▶ Action item A
In the passage on the HDP vote in Turkey, swap "genocide" for "massacre" and write out the part that opens with "First, the Armenian" and closes with "homosexuality and women.".
▶ Action item B
Write the next part of the passage on the HDP vote in Turkey, picking up right after its final sentence.
** Opening Exercise passage block **
It’s a mental revolution. Consider this; six million people in Turkey, out of a population of almost 80 million, voted for this project. The Peoples’ Democratic Party (HDP) has in its program the legalization and acceptance of diverse sexual preferences. We even have homosexual candidates. Six millions of votes- do you know what that means sociologically in a voting population of 30, 40 million people? It’s important, because we received these votes in spite of all the repression, the threats, the fraud. These are conscious votes that signify support for the diverse planks of our platform. 
First, the Armenian genocide. Between 1915 and 1923, the Turkish state killed more than 1.5 million Armenians. The world demands recognition of this genocide. The Turkish state has to 
correct its errors, it must do justice in reckoning with its past, as is being done in Argentina with justice against the impunity of the dictatorship. Second, homosexuality and women. 
This is a mental revolution, but it doesn’t mean that we’ve resolved everything. But if in the Middle East, in Turkey, six million people vote for this project [HDP], for me it’s a revolution.
** Closing Exercise passage block **
** Opening Provided records block **
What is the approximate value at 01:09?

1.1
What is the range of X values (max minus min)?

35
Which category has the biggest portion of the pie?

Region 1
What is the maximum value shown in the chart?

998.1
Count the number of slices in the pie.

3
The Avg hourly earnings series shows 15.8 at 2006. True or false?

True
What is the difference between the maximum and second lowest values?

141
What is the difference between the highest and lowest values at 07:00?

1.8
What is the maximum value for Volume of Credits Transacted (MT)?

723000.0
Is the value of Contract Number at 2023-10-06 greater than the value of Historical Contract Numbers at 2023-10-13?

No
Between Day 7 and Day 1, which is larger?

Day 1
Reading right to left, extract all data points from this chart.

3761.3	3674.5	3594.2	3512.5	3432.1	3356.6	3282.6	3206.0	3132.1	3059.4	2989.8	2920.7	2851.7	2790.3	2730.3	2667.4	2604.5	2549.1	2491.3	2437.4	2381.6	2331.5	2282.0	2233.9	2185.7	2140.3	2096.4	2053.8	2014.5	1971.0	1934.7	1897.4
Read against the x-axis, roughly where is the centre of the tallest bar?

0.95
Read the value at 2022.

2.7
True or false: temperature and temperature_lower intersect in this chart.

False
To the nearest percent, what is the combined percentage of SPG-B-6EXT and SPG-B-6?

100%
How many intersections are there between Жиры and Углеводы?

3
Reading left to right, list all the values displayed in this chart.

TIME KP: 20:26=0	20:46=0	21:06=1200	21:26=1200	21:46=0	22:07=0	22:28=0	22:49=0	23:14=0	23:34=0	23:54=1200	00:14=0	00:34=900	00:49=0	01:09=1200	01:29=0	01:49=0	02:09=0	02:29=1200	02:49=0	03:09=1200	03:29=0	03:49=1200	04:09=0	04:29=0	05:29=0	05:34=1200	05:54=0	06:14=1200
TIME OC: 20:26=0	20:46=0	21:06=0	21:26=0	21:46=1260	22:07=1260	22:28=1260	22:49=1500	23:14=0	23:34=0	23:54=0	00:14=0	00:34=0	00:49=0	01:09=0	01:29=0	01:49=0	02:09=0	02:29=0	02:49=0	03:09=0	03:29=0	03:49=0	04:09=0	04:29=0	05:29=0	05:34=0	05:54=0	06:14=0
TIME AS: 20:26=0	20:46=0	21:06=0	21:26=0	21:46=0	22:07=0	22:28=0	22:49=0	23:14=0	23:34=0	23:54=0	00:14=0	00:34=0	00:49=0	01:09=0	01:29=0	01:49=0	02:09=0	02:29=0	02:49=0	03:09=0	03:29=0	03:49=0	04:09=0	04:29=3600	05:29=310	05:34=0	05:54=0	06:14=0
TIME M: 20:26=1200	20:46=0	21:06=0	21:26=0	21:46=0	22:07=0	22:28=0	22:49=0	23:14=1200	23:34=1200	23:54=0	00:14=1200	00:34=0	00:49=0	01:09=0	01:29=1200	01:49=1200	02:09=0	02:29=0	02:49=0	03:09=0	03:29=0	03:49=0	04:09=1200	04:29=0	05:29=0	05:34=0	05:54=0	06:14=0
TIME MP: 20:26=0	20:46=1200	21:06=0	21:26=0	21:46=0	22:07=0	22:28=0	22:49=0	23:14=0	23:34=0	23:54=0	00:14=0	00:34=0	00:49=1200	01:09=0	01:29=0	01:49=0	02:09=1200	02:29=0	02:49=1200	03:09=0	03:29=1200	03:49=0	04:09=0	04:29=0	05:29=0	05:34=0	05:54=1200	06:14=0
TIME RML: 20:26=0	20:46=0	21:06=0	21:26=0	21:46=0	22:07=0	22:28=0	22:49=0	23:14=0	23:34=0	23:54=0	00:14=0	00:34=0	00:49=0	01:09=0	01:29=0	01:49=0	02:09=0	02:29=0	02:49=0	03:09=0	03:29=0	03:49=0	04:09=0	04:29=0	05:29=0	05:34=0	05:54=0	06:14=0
** Closing Provided records block **
▶ Your response A
First, the Armenian massacre. Between 1915 and 1923, the Turkish state killed more than 1.5 million Armenians. The world demands recognition of this massacre. The Turkish state has to 
correct its errors, it must do justice in reckoning with its past, as is being done in Argentina with justice against the impunity of the dictatorship. Second, homosexuality and women.

▶ Your response B
Q: Last night you discussed the relationship between revolution and state of war: paradoxically, the Syrian Civil War has given the Kurds in Rojava the opportunity to create an alternative society. In Venezuela, we frequently hear that we are in an economic war, but this state of war has not brought with it a new correlation of forces suited to carrying forward the Bolivarian process. On the contrary, there is much division and demobilization among the popular sectors. How do you see the situation in Venezuela in comparison with Rojava?
A: I think we’re in almost the same situation as Venezuela.The progressive movements of the 
Kurdistan Union (KCK) succeeded in demonstrating the danger of the Empire. The majority of Kurds, Armenians, Syrians, many Arabs, Turks, Iranians are now conscious of this danger, and for this reason we are very united. In Venezuela, there is direct imperialist economic aggression. I believe the Venezuelan people are conscious that they are in a direct war and have to be more united. I believe in this sense that it is the task of the revolutionary progressive comrades of Venezuela to explain [to the people] that they are at war. Some Venezuelans unfortunately are not conscious that they are victims of aggression. How can the parallel dollar reach 700 [Bolivares]? It’s total economic war. In this sense, we are in the same situation, although our situation is much graver than Venezuela. So what we are hoping is that the Venezuelan people will create more unity in all parts of society in order to form a united front against imperialism. 
Q: And how do you view the role of popular power in this economic war? 
A: It’s not only popular power. Popular power is important, the central dynamic. The proposal of popular power is how can we socialize more. So, popular power succeeded in socializing health, education. But the problem is how to explain what we achieved through popular power. This a very important task. Venezuelans will understand better in the event that they lose this popular power, when the neoliberal system returns, but by then it will be too late. We cannot allow neoliberalism to govern in Venezuela.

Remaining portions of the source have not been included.